ROTHER has been delivered a bombshell by a government inspector, who claims the council has not made enough provision for future housing.

Rother’s proposals in its Local Plan Strategy (LPS) fall short of requirement and do not meet the full need for housing in our area, including affordable homes.

That’s the initial finding of Inspector Laura Graham, who suggests the council goes back to the drawing board and has given it until January 18 to tell her if the LPS can be revised.

Councillors must now look at ways of saving the plan and will discuss this imminently.

The inspector focussed on her concerns relating to future homes because it was “a fundamental aspect of the LPS which may have wider ramifications”.

She critised RDC’s proposed strategy to provide only between 77-85 per cent of the housing required by the South East Plan, which was some 5,600 dwellings in the region between 2006 and 2026. The LPS includes a housing target for the period 2011-2028, expressed as a range of 3,700-4,100 dwellings.

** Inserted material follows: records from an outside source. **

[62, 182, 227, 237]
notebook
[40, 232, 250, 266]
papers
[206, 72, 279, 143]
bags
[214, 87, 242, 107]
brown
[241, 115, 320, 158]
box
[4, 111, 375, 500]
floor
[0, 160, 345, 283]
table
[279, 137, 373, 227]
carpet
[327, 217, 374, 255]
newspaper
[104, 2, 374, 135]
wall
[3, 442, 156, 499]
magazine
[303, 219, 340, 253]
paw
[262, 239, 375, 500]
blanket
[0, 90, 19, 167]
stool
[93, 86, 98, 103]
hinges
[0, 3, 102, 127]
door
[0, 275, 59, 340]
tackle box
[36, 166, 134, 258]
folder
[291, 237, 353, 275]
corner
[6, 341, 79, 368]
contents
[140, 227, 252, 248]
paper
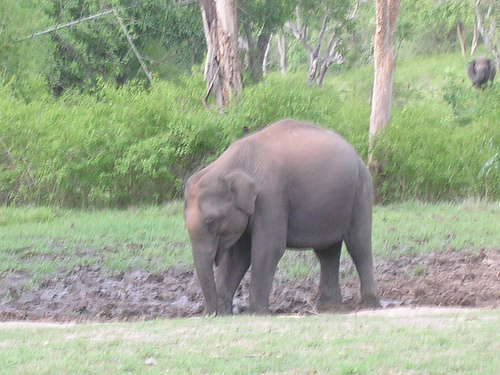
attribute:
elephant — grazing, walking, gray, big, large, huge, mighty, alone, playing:
[177, 90, 396, 246]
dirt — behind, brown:
[59, 263, 190, 350]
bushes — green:
[37, 57, 159, 152]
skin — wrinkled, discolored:
[250, 150, 311, 201]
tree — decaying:
[185, 34, 220, 99]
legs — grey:
[224, 238, 396, 322]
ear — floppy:
[234, 168, 269, 214]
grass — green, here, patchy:
[88, 310, 265, 374]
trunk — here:
[189, 245, 238, 310]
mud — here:
[146, 289, 220, 322]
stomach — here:
[271, 207, 344, 261]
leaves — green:
[79, 14, 172, 83]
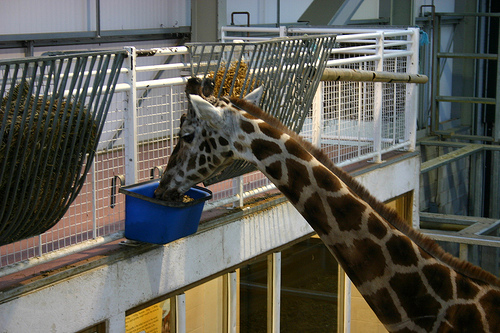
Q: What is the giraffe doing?
A: Drinking water.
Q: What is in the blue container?
A: Water.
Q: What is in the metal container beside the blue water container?
A: Hay.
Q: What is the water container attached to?
A: A white metal fence.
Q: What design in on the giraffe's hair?
A: White with brown spots.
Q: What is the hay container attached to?
A: A white metal fence.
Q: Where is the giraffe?
A: In front of the white metal fence.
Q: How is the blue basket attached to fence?
A: Two hooks.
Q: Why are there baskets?
A: To hold food.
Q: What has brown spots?
A: Giraffe.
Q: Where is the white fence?
A: Along the balcony.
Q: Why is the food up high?
A: Giraffe has long neck.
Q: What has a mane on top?
A: Giraffe neck.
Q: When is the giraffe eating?
A: Now.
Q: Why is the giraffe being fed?
A: It's in captivity.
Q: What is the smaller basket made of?
A: Plastic.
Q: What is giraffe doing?
A: Eating.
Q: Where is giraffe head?
A: In bucket.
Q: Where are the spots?
A: On giraffe.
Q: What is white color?
A: Fence.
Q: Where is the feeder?
A: On fence.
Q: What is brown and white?
A: Giraffe.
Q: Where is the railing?
A: Stair.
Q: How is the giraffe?
A: Spotted.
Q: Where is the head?
A: On giraffe.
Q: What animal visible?
A: Giraffe.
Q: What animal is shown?
A: Giraffe.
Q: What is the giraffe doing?
A: Eating.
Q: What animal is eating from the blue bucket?
A: A giraffe.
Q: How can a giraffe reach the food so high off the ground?
A: His long neck.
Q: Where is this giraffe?
A: At a zoo.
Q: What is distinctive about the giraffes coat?
A: Its large spots.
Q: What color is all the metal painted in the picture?
A: White.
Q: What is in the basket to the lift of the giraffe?
A: Hay.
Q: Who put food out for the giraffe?
A: A zoo keeper.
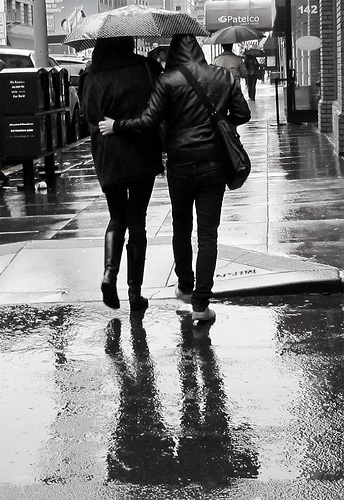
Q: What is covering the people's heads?
A: Umbrella.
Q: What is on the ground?
A: Rain water.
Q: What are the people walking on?
A: Sidewalk.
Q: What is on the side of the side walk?
A: Newspaper containers.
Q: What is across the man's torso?
A: Messenger bag.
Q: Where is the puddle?
A: In the street.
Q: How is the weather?
A: It is raining.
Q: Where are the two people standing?
A: Under an umbrella.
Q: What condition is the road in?
A: Wet.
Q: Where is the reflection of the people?
A: In the street.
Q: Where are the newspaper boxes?
A: On the left side of the sidewalk.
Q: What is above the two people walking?
A: An umbrella.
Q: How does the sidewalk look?
A: Wet.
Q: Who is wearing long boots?
A: The woman.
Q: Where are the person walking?
A: Road.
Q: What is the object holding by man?
A: Umbrella.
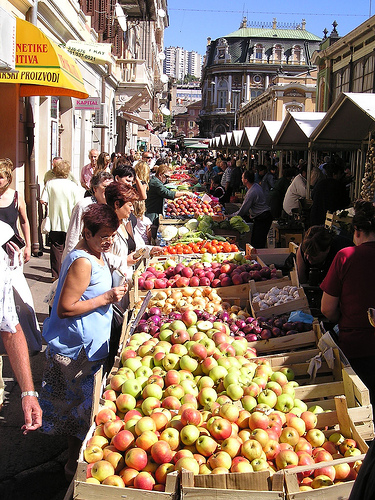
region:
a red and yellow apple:
[210, 417, 231, 439]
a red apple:
[173, 264, 184, 271]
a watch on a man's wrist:
[18, 386, 44, 399]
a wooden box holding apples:
[71, 417, 181, 498]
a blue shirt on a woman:
[35, 248, 125, 362]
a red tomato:
[167, 246, 179, 254]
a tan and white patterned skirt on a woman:
[29, 344, 107, 444]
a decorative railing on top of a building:
[240, 15, 308, 30]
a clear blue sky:
[162, 0, 372, 55]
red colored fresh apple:
[153, 277, 166, 288]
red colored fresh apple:
[166, 278, 175, 287]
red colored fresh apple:
[175, 276, 188, 286]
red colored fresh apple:
[209, 276, 220, 288]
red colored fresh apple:
[220, 275, 229, 288]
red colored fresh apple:
[232, 272, 241, 283]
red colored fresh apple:
[180, 264, 191, 275]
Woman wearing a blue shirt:
[36, 199, 129, 472]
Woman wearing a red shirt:
[316, 199, 374, 361]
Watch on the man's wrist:
[14, 377, 41, 402]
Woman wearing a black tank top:
[0, 155, 32, 268]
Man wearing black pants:
[230, 165, 273, 248]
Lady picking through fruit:
[143, 164, 198, 214]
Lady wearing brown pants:
[32, 160, 86, 282]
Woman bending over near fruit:
[293, 221, 354, 296]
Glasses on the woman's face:
[94, 230, 118, 245]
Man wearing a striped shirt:
[215, 158, 236, 199]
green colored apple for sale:
[180, 423, 195, 443]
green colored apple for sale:
[160, 427, 179, 447]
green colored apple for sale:
[208, 450, 231, 470]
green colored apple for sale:
[121, 381, 141, 397]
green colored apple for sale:
[134, 365, 152, 378]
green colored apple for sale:
[122, 357, 141, 369]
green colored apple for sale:
[162, 350, 179, 369]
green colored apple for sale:
[179, 356, 197, 372]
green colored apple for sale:
[208, 363, 224, 383]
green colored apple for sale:
[275, 392, 294, 412]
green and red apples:
[96, 403, 346, 489]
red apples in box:
[142, 312, 302, 338]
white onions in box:
[253, 284, 297, 306]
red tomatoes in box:
[159, 239, 243, 256]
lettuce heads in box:
[197, 215, 248, 235]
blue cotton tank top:
[38, 248, 113, 357]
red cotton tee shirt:
[319, 242, 374, 345]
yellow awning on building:
[1, 19, 90, 98]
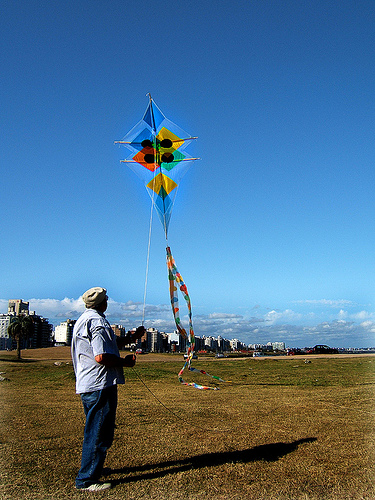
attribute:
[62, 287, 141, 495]
man — standing, flying, wearing, elderly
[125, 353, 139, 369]
hand — holding, man's, flying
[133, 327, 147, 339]
hand — holding, flying, man's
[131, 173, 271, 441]
string — attached, kite's, white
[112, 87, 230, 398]
kite — multi colored, flying, blue, orange, yellow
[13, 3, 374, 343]
sky — clear, blue, daytime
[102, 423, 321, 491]
shadow — man's, cast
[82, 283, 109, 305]
cap — gray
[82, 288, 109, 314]
head — man's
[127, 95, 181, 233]
design — colored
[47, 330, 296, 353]
line — buildings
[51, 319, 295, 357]
buildings — city, lining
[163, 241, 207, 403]
tail — multi colored, kite's, colorful, polka dot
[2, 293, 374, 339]
clouds — low, gray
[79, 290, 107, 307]
hat — gray, man's, colored, light, white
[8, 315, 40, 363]
palm tree — lone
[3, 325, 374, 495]
field — large, open, grassy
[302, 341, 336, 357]
truck — pickup, black, parked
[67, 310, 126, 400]
shirt — blue, short sleeved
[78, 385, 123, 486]
jeans — blue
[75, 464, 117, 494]
sneakers — white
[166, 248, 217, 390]
dots — colorful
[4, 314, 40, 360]
tree — tall, green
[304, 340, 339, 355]
car — black, small, parked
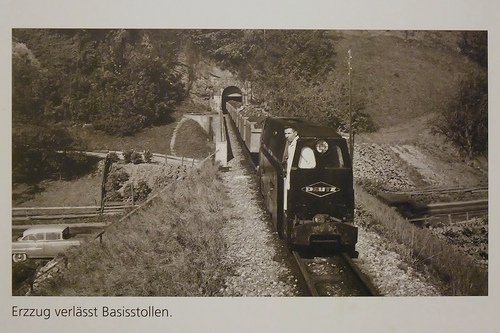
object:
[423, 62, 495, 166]
tree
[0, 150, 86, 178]
tree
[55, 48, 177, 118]
tree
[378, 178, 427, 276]
shrubs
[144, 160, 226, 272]
shrubs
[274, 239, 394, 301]
tracks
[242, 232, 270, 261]
rocks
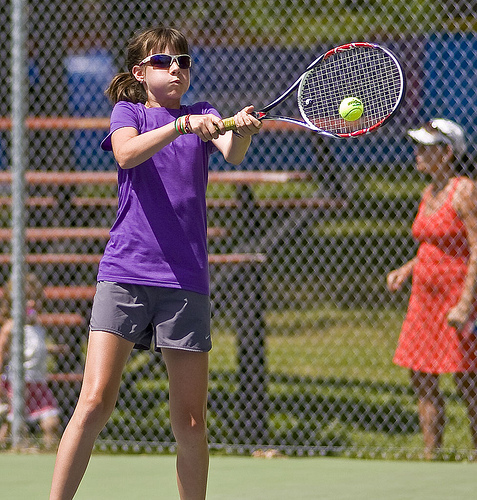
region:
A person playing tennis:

The council explained reduction in provision was down to delay in the building of the link road, the economic downturn, and problems with the availability of potential housing sites on the edge of Hastings and Rye. She suggested the first two were short-term problems, that Rother’s house provision should be in line with the BHLR, that the economic downturn was “not a credible reason” for reducing the overall target. She added that other sites could be found to meet the target. The council also felt the presence of an Area of Outstanding Natural Beauty in Rother was further cause for reducing development in the rural area, but the inspector rejected this as an argument.

The council had considered that 350-500 dwellings a year for the Hastings/Rother area an appropriate level, but the inspector did not agree this conformed with the National Planning Police Framework. “The Framework requires the level of need to be identified and places a duty on local authorities to meet that need, so far as that is consistent with other policies in the Framework.”

She felt pre-empting a change in the Framework was not an option and told the council: “In the circumstances, the only robust figure available at this time is the SEP requirement.

“I am therefore inviting the council to reconsider the strategy for housing in the Local Plan Strategy. One possible approach would be to revert to the SEP figures, as included in earlier versions of the Plan, and include a commitment to an early review of the Plan to ensure full compliance with the Framework.”